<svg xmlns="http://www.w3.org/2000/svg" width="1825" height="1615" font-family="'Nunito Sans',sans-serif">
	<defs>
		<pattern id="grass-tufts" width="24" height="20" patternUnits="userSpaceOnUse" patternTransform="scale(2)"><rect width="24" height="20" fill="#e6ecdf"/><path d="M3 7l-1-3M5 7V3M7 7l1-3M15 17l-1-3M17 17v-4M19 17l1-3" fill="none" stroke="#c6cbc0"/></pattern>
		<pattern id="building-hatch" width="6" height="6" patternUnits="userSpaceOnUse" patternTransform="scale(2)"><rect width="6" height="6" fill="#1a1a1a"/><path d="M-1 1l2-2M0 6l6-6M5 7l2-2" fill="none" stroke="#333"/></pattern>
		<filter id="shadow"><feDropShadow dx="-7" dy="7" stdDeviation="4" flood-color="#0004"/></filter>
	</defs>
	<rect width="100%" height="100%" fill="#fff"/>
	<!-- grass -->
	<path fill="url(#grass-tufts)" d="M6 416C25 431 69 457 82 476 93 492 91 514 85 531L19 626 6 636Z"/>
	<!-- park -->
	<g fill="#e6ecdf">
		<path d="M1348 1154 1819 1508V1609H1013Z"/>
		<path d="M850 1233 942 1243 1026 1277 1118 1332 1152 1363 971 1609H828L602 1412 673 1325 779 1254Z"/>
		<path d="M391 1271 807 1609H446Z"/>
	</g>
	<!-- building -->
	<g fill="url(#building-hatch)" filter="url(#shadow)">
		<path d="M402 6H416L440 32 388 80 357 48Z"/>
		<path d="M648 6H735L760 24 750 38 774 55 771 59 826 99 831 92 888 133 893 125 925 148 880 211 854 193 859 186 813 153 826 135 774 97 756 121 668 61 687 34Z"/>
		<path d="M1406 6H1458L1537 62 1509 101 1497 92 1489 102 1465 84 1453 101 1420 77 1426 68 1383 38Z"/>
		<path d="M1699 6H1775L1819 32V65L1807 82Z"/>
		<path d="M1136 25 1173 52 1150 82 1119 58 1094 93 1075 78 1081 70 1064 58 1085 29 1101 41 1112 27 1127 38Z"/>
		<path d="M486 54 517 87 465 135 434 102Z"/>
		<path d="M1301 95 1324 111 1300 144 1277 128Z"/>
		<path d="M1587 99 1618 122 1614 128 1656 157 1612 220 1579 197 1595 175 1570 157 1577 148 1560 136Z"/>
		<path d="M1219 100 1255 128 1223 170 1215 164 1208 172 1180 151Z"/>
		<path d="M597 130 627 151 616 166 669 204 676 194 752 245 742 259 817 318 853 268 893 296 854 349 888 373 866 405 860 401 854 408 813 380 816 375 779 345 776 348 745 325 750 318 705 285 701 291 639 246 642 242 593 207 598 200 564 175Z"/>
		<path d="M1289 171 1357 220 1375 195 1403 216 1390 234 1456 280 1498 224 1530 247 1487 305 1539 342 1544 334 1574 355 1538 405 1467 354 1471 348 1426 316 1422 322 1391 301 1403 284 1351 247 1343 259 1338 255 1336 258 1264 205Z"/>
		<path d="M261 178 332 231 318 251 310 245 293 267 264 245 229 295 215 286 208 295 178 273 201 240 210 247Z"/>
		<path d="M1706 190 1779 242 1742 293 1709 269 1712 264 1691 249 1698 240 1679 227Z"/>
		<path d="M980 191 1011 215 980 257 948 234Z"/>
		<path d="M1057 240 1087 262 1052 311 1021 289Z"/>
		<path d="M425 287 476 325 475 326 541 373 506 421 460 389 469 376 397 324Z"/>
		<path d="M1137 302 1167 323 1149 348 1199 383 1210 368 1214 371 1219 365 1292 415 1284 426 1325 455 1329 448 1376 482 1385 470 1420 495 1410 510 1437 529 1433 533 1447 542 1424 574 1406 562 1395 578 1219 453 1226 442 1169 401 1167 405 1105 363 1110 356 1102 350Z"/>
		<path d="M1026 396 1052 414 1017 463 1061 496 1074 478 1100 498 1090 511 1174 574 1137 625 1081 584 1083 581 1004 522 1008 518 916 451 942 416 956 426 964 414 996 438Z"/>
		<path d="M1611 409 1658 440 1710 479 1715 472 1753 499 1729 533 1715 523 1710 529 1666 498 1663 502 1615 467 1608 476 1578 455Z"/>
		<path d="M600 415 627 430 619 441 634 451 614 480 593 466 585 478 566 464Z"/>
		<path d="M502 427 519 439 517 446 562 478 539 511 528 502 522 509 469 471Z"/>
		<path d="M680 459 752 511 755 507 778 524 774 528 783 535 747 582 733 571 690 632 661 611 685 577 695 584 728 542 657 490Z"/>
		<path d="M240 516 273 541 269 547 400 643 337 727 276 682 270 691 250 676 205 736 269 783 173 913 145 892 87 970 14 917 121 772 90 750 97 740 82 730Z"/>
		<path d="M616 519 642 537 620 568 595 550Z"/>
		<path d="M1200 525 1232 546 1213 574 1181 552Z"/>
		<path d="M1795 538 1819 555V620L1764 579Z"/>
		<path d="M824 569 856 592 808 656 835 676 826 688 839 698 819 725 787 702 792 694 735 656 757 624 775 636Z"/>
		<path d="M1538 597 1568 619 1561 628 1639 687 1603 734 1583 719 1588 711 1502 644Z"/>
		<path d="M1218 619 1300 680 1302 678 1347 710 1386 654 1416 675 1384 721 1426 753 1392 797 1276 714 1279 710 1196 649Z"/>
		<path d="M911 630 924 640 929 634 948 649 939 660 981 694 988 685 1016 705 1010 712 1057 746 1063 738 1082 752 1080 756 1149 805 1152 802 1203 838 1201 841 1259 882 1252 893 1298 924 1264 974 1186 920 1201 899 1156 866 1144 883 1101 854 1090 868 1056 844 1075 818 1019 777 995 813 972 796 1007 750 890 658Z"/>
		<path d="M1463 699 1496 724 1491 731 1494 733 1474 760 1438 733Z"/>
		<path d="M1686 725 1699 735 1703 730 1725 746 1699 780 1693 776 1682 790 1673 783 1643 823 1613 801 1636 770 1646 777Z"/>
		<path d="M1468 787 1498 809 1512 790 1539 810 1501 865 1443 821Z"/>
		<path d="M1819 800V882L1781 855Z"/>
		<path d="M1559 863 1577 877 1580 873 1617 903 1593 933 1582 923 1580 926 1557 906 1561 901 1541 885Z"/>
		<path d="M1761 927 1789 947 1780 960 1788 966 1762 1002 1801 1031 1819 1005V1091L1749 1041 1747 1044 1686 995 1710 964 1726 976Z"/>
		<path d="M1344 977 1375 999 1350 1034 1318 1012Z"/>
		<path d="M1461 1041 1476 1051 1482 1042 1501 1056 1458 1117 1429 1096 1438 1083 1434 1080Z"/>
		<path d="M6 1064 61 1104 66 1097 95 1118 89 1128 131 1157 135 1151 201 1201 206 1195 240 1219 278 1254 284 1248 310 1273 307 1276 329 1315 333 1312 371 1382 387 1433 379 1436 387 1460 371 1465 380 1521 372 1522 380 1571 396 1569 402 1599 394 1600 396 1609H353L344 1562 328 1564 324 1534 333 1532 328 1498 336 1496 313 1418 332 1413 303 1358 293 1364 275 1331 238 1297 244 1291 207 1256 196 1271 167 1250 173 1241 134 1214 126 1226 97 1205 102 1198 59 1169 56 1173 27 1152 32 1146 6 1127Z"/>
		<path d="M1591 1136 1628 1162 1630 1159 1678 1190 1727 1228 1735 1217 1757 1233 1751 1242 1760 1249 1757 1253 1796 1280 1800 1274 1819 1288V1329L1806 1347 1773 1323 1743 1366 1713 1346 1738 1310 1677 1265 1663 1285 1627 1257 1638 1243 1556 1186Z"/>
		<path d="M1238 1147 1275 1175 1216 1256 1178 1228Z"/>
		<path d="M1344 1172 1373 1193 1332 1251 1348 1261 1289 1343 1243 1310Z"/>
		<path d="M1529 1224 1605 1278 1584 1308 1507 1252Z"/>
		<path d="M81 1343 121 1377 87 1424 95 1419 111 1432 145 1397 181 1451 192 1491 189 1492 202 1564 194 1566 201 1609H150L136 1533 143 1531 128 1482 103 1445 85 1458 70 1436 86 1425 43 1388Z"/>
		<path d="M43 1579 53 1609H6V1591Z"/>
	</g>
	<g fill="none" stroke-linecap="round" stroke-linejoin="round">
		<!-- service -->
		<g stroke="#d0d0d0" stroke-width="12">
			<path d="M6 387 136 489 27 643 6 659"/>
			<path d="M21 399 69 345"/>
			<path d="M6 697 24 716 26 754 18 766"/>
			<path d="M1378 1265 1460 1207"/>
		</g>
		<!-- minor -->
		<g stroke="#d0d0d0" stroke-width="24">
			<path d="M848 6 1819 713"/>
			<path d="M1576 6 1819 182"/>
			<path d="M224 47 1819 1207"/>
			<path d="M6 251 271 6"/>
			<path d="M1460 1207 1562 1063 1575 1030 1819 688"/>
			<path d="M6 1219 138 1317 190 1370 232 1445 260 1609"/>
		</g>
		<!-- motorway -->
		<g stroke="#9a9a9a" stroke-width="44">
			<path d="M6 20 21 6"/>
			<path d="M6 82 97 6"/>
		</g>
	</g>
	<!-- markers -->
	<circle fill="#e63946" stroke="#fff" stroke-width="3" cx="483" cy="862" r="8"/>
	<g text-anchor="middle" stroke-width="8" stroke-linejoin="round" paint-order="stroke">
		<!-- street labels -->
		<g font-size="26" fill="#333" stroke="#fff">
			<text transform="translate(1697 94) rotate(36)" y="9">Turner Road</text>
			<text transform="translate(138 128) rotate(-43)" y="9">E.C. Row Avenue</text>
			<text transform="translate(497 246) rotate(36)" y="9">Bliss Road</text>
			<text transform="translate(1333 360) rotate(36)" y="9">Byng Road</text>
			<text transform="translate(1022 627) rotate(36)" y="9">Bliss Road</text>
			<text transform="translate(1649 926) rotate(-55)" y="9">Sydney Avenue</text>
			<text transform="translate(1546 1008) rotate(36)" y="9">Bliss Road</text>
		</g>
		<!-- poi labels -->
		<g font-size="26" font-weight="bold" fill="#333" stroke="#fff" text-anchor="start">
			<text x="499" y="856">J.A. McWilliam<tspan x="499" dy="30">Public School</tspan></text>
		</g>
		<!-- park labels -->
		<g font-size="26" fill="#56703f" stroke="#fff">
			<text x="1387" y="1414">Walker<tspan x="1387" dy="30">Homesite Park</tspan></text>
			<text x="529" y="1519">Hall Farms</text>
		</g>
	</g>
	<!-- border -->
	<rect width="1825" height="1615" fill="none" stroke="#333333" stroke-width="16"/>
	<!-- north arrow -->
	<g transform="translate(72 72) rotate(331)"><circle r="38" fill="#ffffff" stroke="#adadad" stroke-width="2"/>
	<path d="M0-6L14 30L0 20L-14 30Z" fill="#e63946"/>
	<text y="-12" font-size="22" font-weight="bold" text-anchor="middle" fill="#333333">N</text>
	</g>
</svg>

(EXERCISE REQUIREMENTS): What lines above contain the word "bold"? Please copy each one.

(YOUR SOLUTION):
		<g font-size="26" font-weight="bold" fill="#333" stroke="#fff" text-anchor="start">
	<text y="-12" font-size="22" font-weight="bold" text-anchor="middle" fill="#333333">N</text>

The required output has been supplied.